Voldemort informs the muggles of Hogwarts. Muggles nuke Hogwarts. Harry was there. Dies. Fin.
Voldemort agrees to a condition with Harry, to exchange Hermoine for his survival. Done. Deal. Volde sexually assaults her.
Voldemort and Harry are staring down for their final showdown... Harry reaches into his cloak to grab his wand and shoots at Voldemort before he has a chance to make a move.
The spell hits, and a cloud of smoke appears. As it clears, Harry sees only a log where Voldemort once stood. Temporarily stunned with surprise, three shurikens hit Harry in the back. Harry screams, reaches back and pulls out the shurikens... then he suddenly becomes extremely angry and sprouts nine fiery tails.
Harry focuses his power into his palm to form a spinning ball of pure energy and charges Voldemort. Voldemort focuses all of his energy into his hand until it begins to glow a bright blue color and emitting a high-pitched chirping sound and charges Harry.
(I don't think a more blatant Naruto rip-off is possible by this point.)

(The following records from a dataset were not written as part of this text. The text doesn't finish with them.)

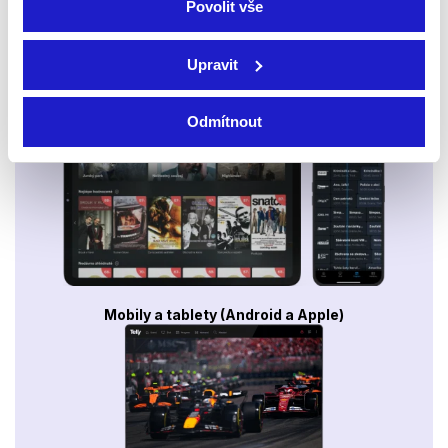
Povolit vše
Upravit
Smart TV - Android, Google, Samsung, LG, VIDAA
Odmítnout
Mobily a tablety (Android a Apple)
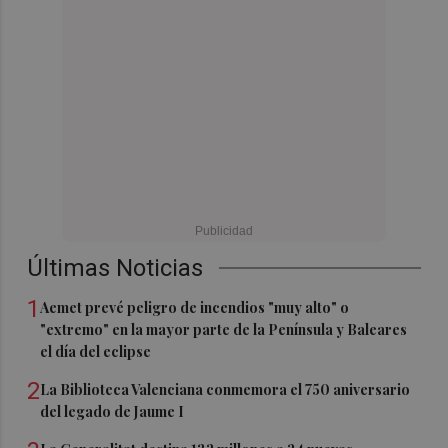
Últimas Noticias
1
Aemet prevé peligro de incendios "muy alto" o
"extremo" en la mayor parte de la Península y Baleares
el día del eclipse
2
La Biblioteca Valenciana conmemora el 750 aniversario
del legado de Jaume I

Harry is faster and lands his attack on Voldemort, killing him while Voldemort's own attack misses.
As Harry prepares to celebrate his victory over evil, Snape appears behind him with a gun and shoots him.
Harry and Voldemort are in a fierce battle. Harry is about to deliver the finishing blow, when...

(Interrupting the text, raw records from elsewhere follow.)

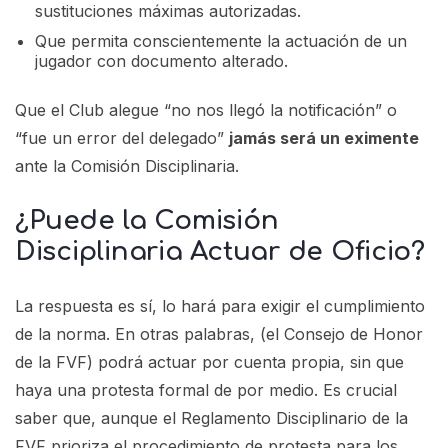
sustituciones máximas autorizadas.
Que permita conscientemente la actuación de un
jugador con documento alterado.
Que el Club alegue “no nos llegó la notificación” o
“fue un error del delegado”
jamás será un eximente
ante la Comisión Disciplinaria.
¿Puede la Comisión
Disciplinaria Actuar de Oficio?
La respuesta es sí, lo hará para exigir el cumplimiento
de la norma. En otras palabras, (el Consejo de Honor
de la FVF) podrá actuar por cuenta propia, sin que
haya una protesta formal de por medio. Es crucial
saber que, aunque el Reglamento Disciplinario de la
FVF prioriza el procedimiento de protesta para los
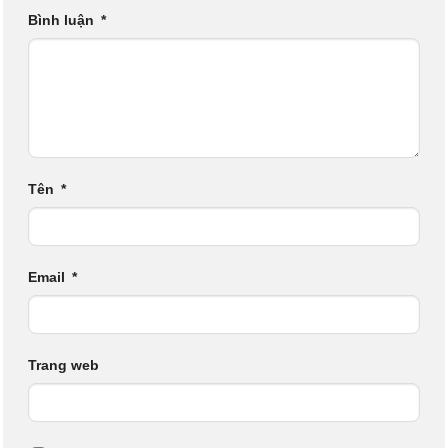
Bình luận
*
Tên
*
Email
*
Trang web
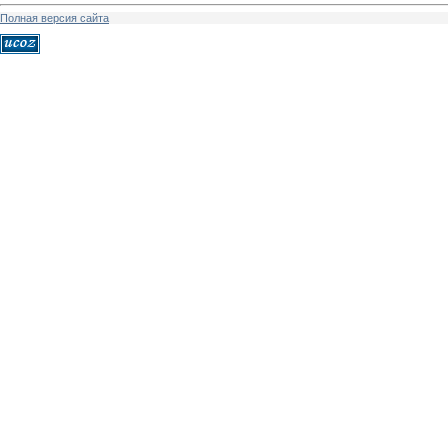
Полная версия сайта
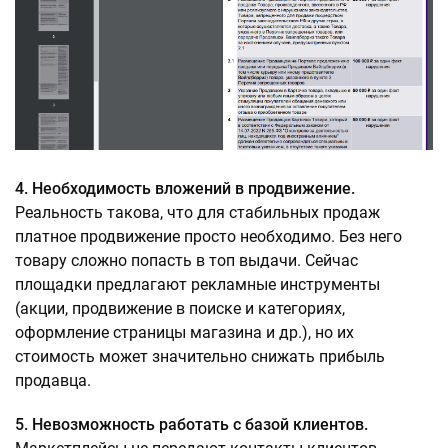
4. Необходимость вложений в продвижение.
Реальность такова, что для стабильных продаж
платное продвижение просто необходимо. Без него
товару сложно попасть в топ выдачи. Сейчас
площадки предлагают рекламные инструменты
(акции, продвижение в поиске и категориях,
оформление страницы магазина и др.), но их
стоимость может значительно снижать прибыль
продавца.
5. Невозможность работать с базой клиентов.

Harry: AVADA KEDAVERA (orwhatever)
Ron comes flying out of the bushes and jumps in front of Voldy
Ron: NO, MY LOVE!!!
(The spell goes through Ron and into Voldy killing them both)
Harry: O_O
Hermione runs out
Hermione: D-did you just...?
Harry: No! I-it wasn't like that!
Hermione: You bastard, you killed Ron!
Harry: Ssshhh!!!
Hermione: I'LL KILL YOU!!
Harry: AVADA KEDAVRA!
Hermione: x.x
Death Eater comes from nowhere
Harry: Where do you all keep coming from?
Death Eater: Want a cookie?
Harry: Sure!
Harry takes the cookie and while chocking to death, trips over a rock and lands on his wand, piercing his heart. Then he wakes up.
Harry: OH GAWD What an awful dream!!!
Sorceress Adel: Oh poor baby...was it that mean old snake man again?
Harry was in a mental institution the whole time, and this was all a fantasy world.
Harry: YOU KILLED MY FAMILY
Voldemont: You'll never guess what I also did *hehe*
Voldemont: I had reeses for breakfest.
Harry: Candy for breakfest?!
Voldemont: No, it's reeses puff cereal!